Canadian firms TransForce Inc. and Mullen Group reported lower first-quarter net income due in part to harsh winter weather. 

TransForce said its net income fell to C$5.9 million, or 6 cents per share, from C$18.9 million, or 20 cents, a year earlier. Revenue increased 2.4% to C$770.5 million, the Montreal-based trucking and logistics company said.

“Although business conditions remain challenging due to a weak economy, we are encouraged by certain signs of firmer pricing in the less-than-truckload and truckload segments,” TransForce Chairman and CEO Alain Bédard said in a statement.

In March, TransForce completed its acquisition of Canadian less-than-truckload carrier Vitran Corp.



TransForce announced the merger agreement in December after its offer to buy Vitran for $6.50 per share topped an earlier $6-per-share bid from Manitoulin Transport Inc., another Canadian carrier.

The company also acquired two freight transportation subsidiaries of Clarke Inc., a Canadian holding company. The subsidiaries include a less-than-truckload carrier and a truckload fleet, the companies said. The purchase price is C$88 million, and the transaction is subject to regulatory approval.

TransForce Inc. ranks No. 8 on the Transport Topics 100 listing of U.S. and Canadian for-hire carriers.

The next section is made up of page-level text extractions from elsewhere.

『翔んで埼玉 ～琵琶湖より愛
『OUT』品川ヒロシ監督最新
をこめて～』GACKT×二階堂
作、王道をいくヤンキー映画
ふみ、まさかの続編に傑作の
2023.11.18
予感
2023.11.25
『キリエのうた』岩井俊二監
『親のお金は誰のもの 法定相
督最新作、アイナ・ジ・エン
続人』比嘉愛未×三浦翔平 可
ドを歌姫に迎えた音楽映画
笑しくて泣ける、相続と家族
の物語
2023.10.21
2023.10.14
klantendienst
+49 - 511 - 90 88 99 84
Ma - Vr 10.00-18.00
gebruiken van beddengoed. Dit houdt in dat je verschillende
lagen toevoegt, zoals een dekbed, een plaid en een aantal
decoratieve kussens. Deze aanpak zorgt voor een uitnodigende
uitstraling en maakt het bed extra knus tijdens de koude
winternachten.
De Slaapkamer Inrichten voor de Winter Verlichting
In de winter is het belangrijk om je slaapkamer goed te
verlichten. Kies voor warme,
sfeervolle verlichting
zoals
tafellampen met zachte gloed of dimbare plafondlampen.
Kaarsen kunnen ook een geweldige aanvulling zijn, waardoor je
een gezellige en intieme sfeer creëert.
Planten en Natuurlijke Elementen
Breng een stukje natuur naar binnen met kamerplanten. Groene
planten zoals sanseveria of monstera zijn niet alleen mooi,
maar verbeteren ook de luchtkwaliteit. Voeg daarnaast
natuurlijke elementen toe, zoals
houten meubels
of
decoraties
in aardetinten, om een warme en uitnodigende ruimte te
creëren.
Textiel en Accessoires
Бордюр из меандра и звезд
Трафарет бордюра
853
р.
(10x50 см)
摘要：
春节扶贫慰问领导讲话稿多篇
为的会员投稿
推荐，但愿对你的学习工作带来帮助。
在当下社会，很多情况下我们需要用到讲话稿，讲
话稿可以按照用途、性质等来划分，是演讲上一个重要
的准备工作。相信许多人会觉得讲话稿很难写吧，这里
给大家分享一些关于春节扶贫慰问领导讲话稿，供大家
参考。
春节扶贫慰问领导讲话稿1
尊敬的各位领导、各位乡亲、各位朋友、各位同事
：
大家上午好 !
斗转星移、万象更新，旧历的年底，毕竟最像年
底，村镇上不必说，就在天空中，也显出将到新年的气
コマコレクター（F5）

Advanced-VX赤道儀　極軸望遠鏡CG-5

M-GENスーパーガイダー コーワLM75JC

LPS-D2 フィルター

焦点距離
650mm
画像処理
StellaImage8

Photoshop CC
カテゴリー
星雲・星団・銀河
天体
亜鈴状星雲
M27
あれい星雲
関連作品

Canadian transportation firm Mullen Group said its net income fell to C$36.3 million, or 40 cents a share, an 18.2% decrease from last year’s C$44.4 million, or 50 cents a share. Revenue increased 6.9% to C$412 million.

“Operating income, while up slightly, were negatively impacted by challenges faced by the extreme weather conditions during the quarter. Productivity levels were certainly impacted as was fuel efficiency, repairs and maintenance, costs we believe will normalize as the year progresses,” Murray Mullen, chairman and CEO, said in a statement.

Mullen ranks No. 49 on the Transport Topics 100 list of U.S. and Canadian for-hire carriers.